Matériau « miracle », utilisé à presque toutes les sauces marketing, le graphène ouvre des perspectives dans tous les secteurs.
L'une des plus sérieuses pistes actuellement prend place dans le domaine du transport d'informations ; elle permettrait de dépasser, d'une certaine façon, les conjectures de Moore, plus vraiment d'actualité.
La mécanique du spin
Un groupe de chercheur de Manchester a publié récemment une étude sur le développement de la spintronique dans l'informatique, et plus précisément de l'utilisation du graphène dans le traitement de l'information. Mais reprenons un peu les bases.

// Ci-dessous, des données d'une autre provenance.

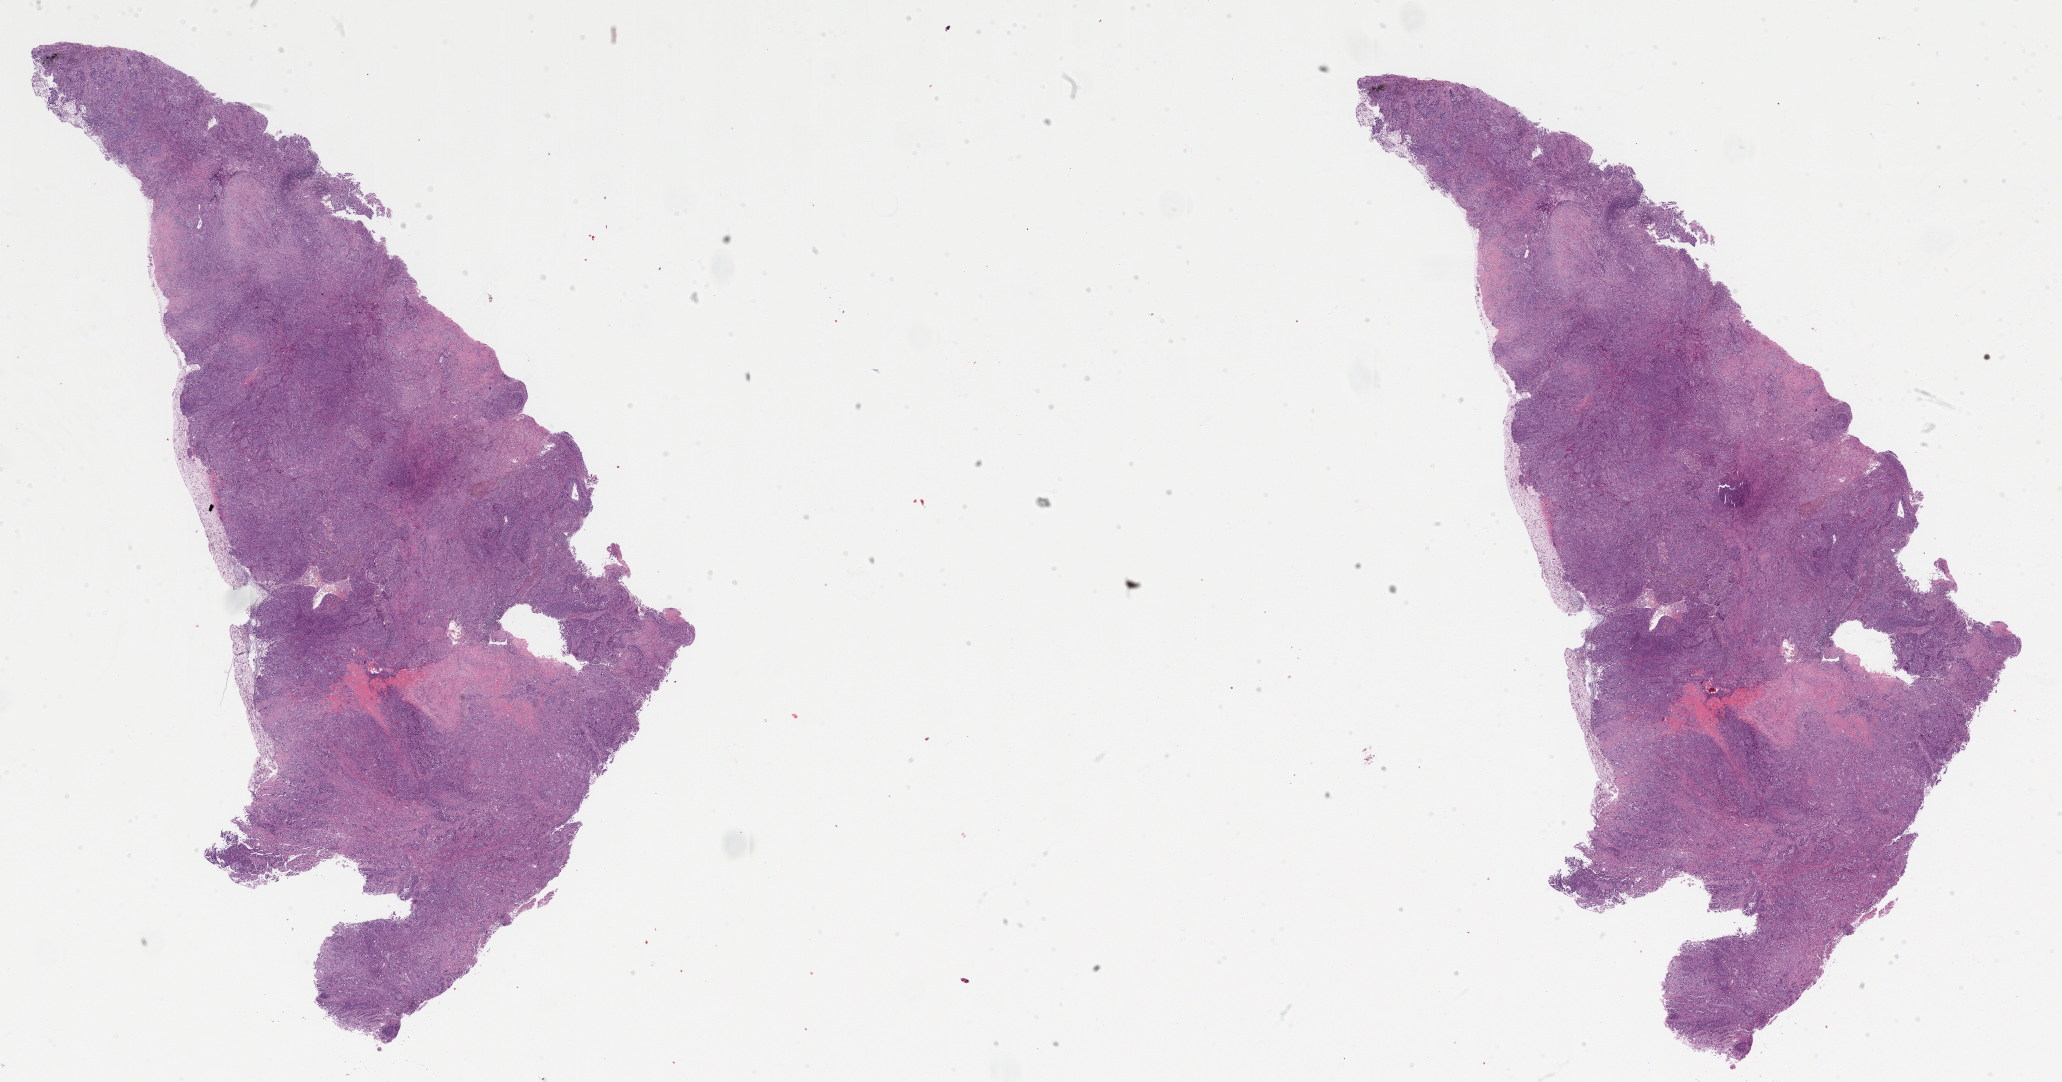
H&E whole-slide image — low-resolution overview of the scanned area, about 33.0 x 17.3 mm (acquisition: 20x scan), formalin-fixed paraffin-embedded (FFPE) diagnostic section, sample: primary tumour, lung. Male patient; age at initial diagnosis 74 years.
AJCC pathologic stage: IIB (7th edition). Diagnosis: Squamous cell carcinoma, NOS (upper lobe, lung). TNM: T3 N0 M0. Laterality: right.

La spintronique n'est pas forcément un domaine connu, mais se retrouve pourtant appliquée dans les disques dur et quelques SSD modernes. Sous ce nom étrange se cache l'alliance de l'électronique classique, portée par la charge des électrons, et du spin, propriété intrinsèque de l'électron difficilement explicable, car se jouant à un niveau quantique et n'ayant pas d'équivalent macroscopique.
Pour essayer de faire simple, le spin désigne le phénomène de rotation de l'électron sur son axe, dans un sens ou dans un autre, ces deux sens donnant des moments magnétiques inverse et par conséquent un « courant magnétique » se transmettant dans un sens ou dans l'autre dans des matériaux ferromagnétiques.
Le phénomène de spin est théorisé depuis le début de la physique quantique, mais ne fut véritablement développé qu'à partir des années 90 et l'essor des nanotechnologies, l'exploitations des propriétés spintroniques n'étant possible que sur des matériaux d'épaisseur infime, au mieux de quelques nanomètres, et si possible bidimensionnels.
L'intérêt de la spintronique se retrouve dans une de ses propriétés intrinsèque, la magnétorésistance géante, se caractérisant par la modification de la résistance électrique d'un ensemble sous l'effet d'un champ magnétique (externe).
En prenant par exemple une couche de métal non-magnétique en sandwich entre deux couches de métal ferromagnétique (du fer par exemple), il est possible de faire énormément varier la résistance électrique de l'ensemble sous l'effet d'un champ magnétique. Ce champ magnétique externe joue ici sur le spin des électrons dans les deux couches ferromagnétiques, modifiant le parallélisme de l'aimantation de l'un par rapport à l'autre, ce qui permet de créer cet effet de magnétorésistance géante.
Ce principe fut tout d'abord appliqué sur les têtes de lecture de disque de la fin des années 90, permettant de grandement augmenter le facteur de stockage, ou plutôt la sensibilité de cette tête de lecture. Des applications type capteurs, directement dérivées de ce principe, furent également développées et sont encore utilisées aujourd'hui.
Mais la magnétorésistance a également permis d'aller un peu plus loin en développant le technologie de la MRAM, ne stockant plus la mémoire sous forme de charge électrique (très volatile) mais sous forme d'orientation magnétique (non-volatile) en modifiant le spin des électron par effet tunnel (un effet à l'échelle quantique que nous ne développerons pas ici). La MRAM est annoncée de longue date, mais n'est apparue sur des SSD que très récemment et reste encore un stockage d'avenir.
Du stockage à la transmission
Stockage et transmission sont deux choses différentes, et c'est là le sujet d'étude développé par les chercheurs.
Leur réflexion porte sur le graphène et ses propriétés révolutionnaires pour imaginer un transport de l'information allant plus loin que la simple interaction électrique, en exploitant aussi la spintronique. Rappelons que le graphène est un matériau bidimensionnel, alignement particulier d'une seule couche d'atomes de carbone.
Ici, l'un des principes serait d'exploiter la structure du graphène, en la modifiant ou non (perte d'un atome de carbone à tel ou tel endroit précis
par exemple), afin de créer des réseaux logiques, soit des sortes de transistors virtuels crées par effet spintronique. Sur le papier, cela permettrait de totalement contourner la limite de gravure des transistors, de plus en plus difficile à dépasser, et de réduire considérablement les effets de dissipations thermiques.
Si l’étude précise que le contrôle du spin dans le graphène et autres matériaux bidimensionnels est de plus en plus prometteuse, elle montre
également que nous n'en sommes qu'aux balbutiements, et que la technique pour arriver à ces structures logiques n'est pas encore bien définie.
Une chose semble sûre néanmoins, le matériau est clairement ce qui existe de plus prometteur pour le futur de l'informatique.